La chirurgie comprend les étapes suivantes : 

  • Laparotomie médiane xypho-ombilicale
  • Dissection de la glande surrénale après identification et protection du pédicule rénal droit
  • Après libération complète de la surrénale  et de la tumeur hormis la partie pénétrant dans la veine cave, des "garrots" vasculaires sont mis en place sur la veine cave en amont et en aval de la masse.
  • Après exclusion vasculaire, la veine cave est ouverte après section de la veine phrénico-abdominale.
  • La masse est complètement retirée et la veinotomie est refermée avec une suture simple de polypropylène 4-0
  • La procédure d'exclusion dure 5 minutes; la perte de sang est modérée.

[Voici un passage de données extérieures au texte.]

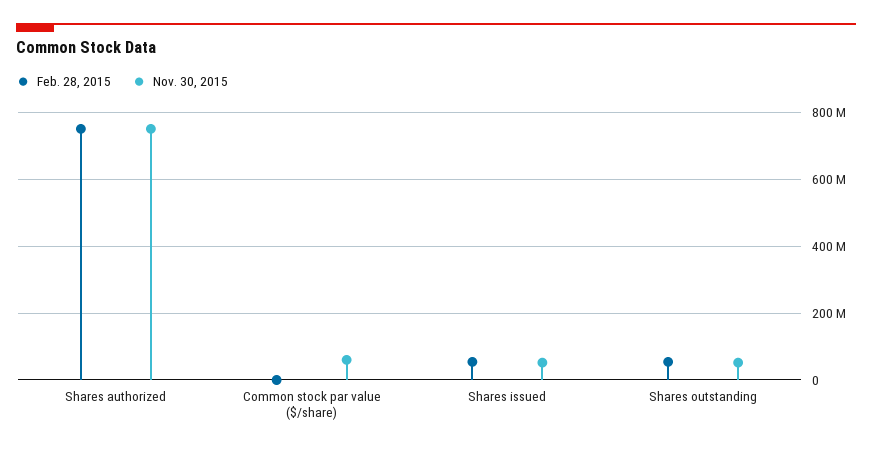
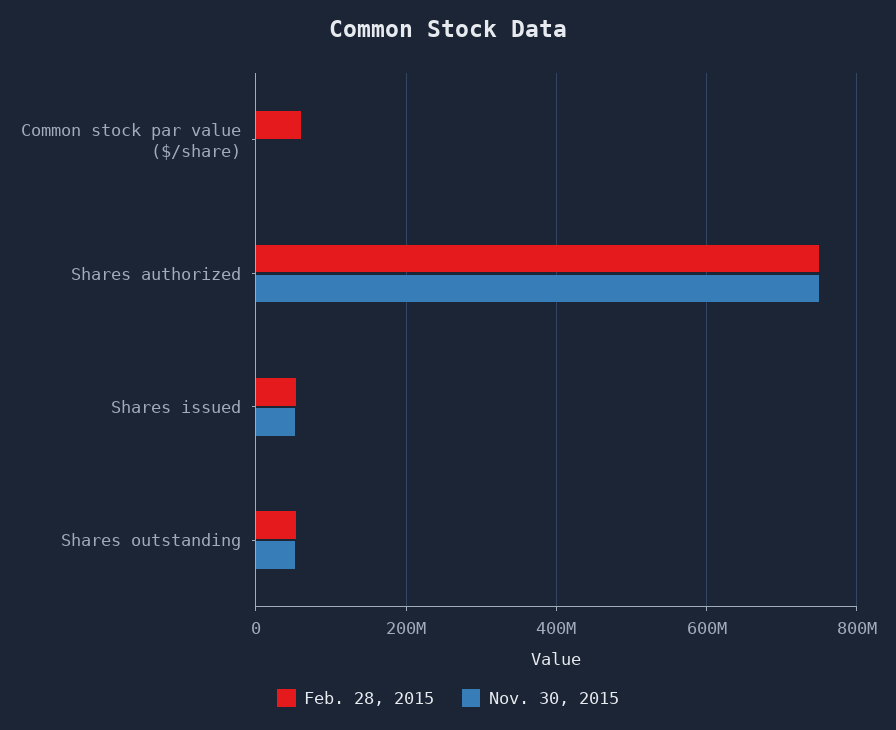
Feb. 28, 2015, Common stock par value ($/share): 0 -> 60000000
Nov. 30, 2015, Common stock par value ($/share): 60000000 -> 0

La pression artérielle est stable après rétablissement de la circulation sanguine.
  • Une unité de concentré globulaire est transfusée immédiatement après la fin de la suture vasculaire.
  • L'abdomen est refermée de façon classique.
  • La tumeur est conservée pour analyse histologique.
  • Une sonde urinaire est mise en place pour monitorer la diurèse postopératoire.

Hospitalisation pour oxygénothérapie, analgésie et drainage thoracique.

L'analyse d'histologique est en faveur d'un carcinome surrénalien dont l'exérèse apparait complète. La chienne ne présentait pas de PUPD ni de polyphagie à l'admission et le suivi post-opératoire est normal à un mois post chirurgie.